Nicol, whose privileges to prescribe narcotic painkillers were suspended in June 2002, had given the patients who died a narcotic-like painkiller and an anti-anxiety drug. The Woonsocket Call reports the board’s administrator said the drugs prescribed, Darvon and Doxetein, were not a violation of the prior order, but said Nicol failed to properly document the medical evaluations on which she based the prescriptions.

“The manner in which these patients were treated medically by Dr. Nicol falls far below the minimum acceptable standard of care,” the state Board of Medical Licensure and Discipline wrote in an order signed Monday by Dr. Patricia Nolan, director of the state Department of Health.

Nicol, 63, is under indictment on criminal charges of first-degree arson for which she is scheduled to go to trial in Superior Court at the end of the month. The charges stem from a 2002 incident in Woonsocket following an argument with her landlady and are not related to the investigation by the Board of Medical Licensure and Discipline.

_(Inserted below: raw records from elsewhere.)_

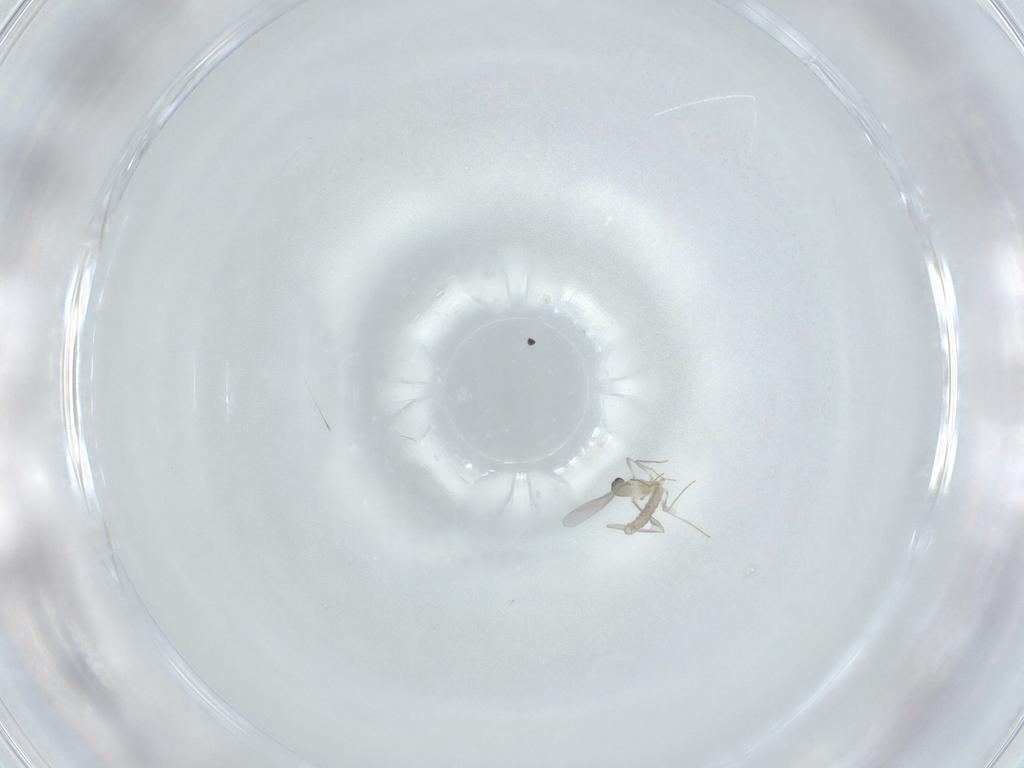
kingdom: Animalia
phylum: Arthropoda
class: Insecta
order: Diptera
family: Cecidomyiidae
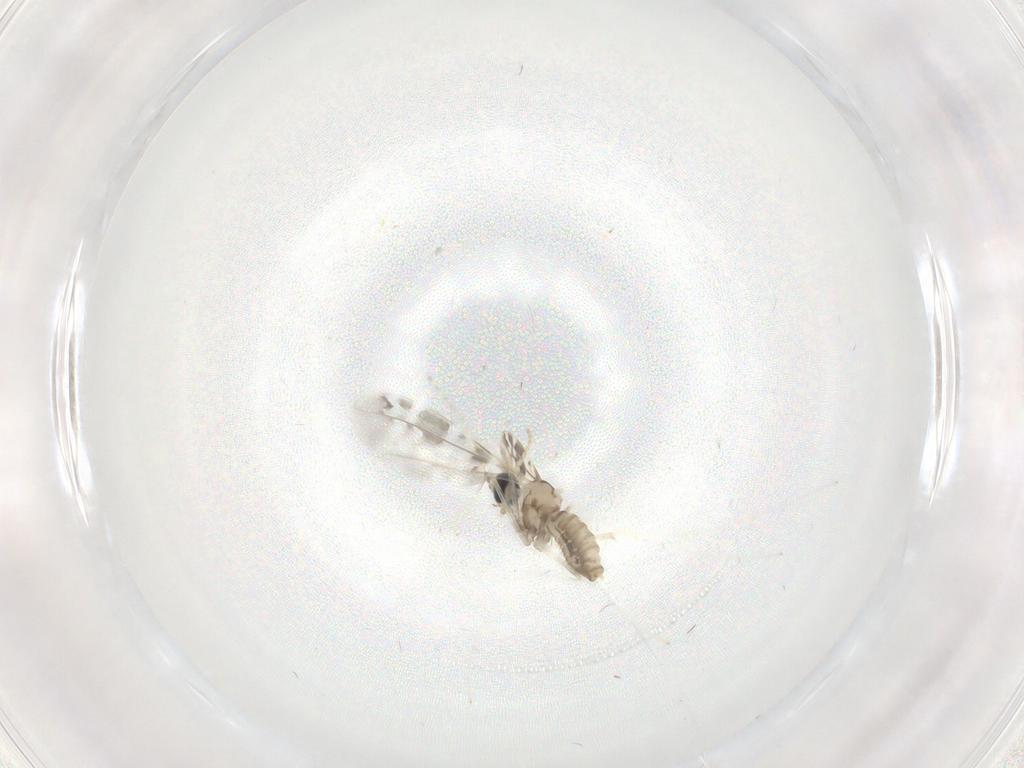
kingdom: Animalia
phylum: Arthropoda
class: Insecta
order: Diptera
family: Cecidomyiidae
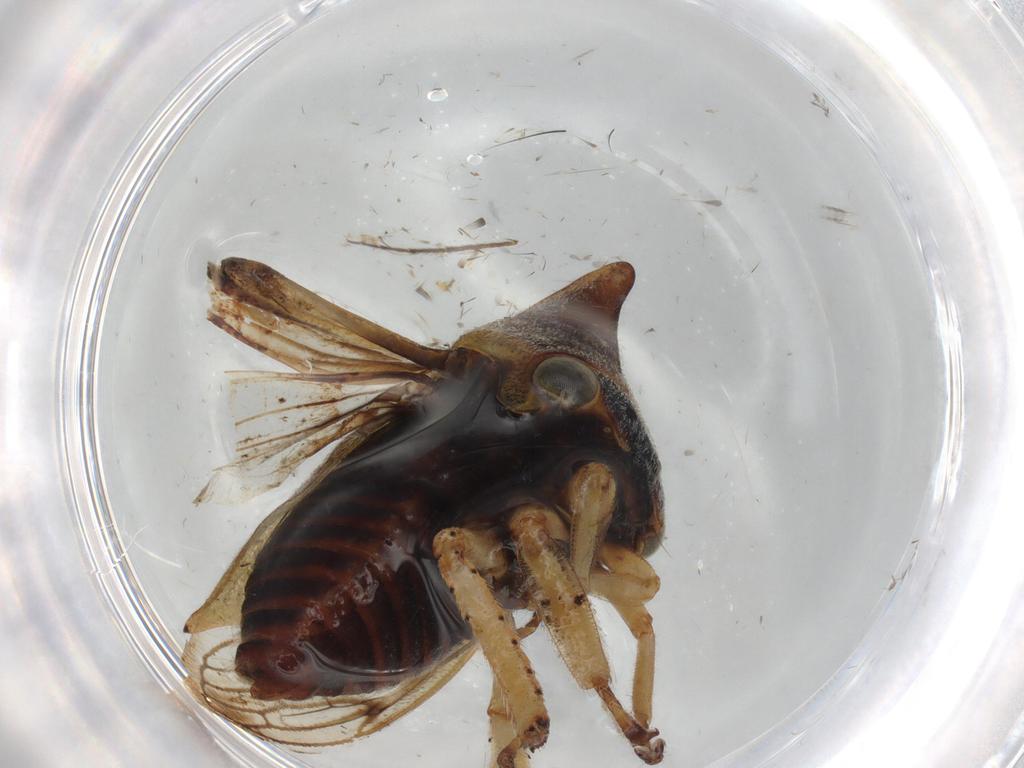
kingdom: Animalia
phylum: Arthropoda
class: Insecta
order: Hemiptera
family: Membracidae
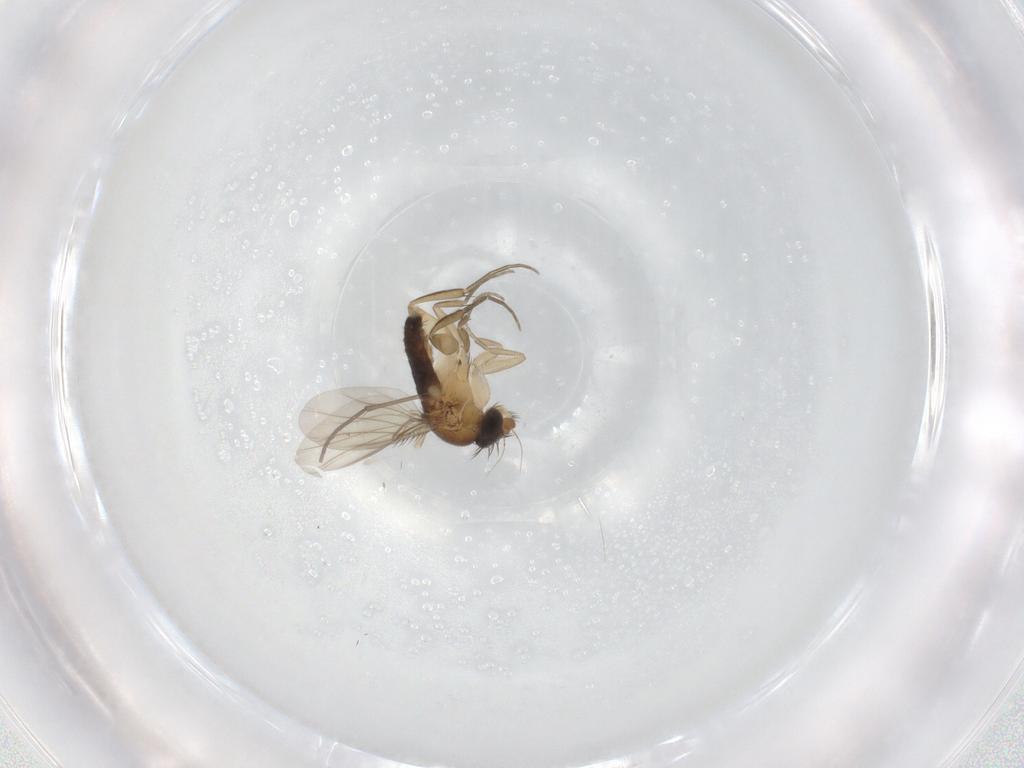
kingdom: Animalia
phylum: Arthropoda
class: Insecta
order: Diptera
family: Phoridae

An aggravating factor in Nicol’s suspension, said licensing board administrator Dr. Robert Crausman, was her failure to comply in a timely fashion with prior orders of the board to obtain an evaluation of her medical skills after she was placed on probation on June 12, 2002.

The board placed Nicol on probation after determining she had been improperly prescribing Oxycontin, Vicodin and other powerful, addictive painkillers in the morphine family of drugs.

The board had also ordered Nicol to undergo a clinical skills evaluation within a year of the order. The board said she missed the deadline, but the evaluation she did get found a number of deficiencies.

Crausman said that the most troubling findings by the board involved Nicol’s alleged prescribing of Darvon and Doxetein in concert with the practice known as prolotherapy.

Crausman said the prolotherapy, which he said is not accepted by the medical mainstream, calls for injecting toxic agents into muscle tissue to relieve pain.

It’s impossible to know what Nicol was injecting into her patients because her notes weren’t always specific, Crausman said. Sometimes they indicated the substance was lidocaine, a topical anesthetic, or a saline solution. Other times the notes merely indicated she was using “the usual substance.”

Responding in a written statement, Nicol’s lawyer blamed her client’s performance on the clinical evaluation on stress associated with her pending arson trial and the death of her former boss.

The lawyer said Nicol did complete the evaluation on time, and said the doctor contends that prolotherapy is an accepted treatment in use since 1934 “with excellent results in the treatment of pain.” She said the substances she has injected are nontoxic, including glucose, Novocain and vitamin B12.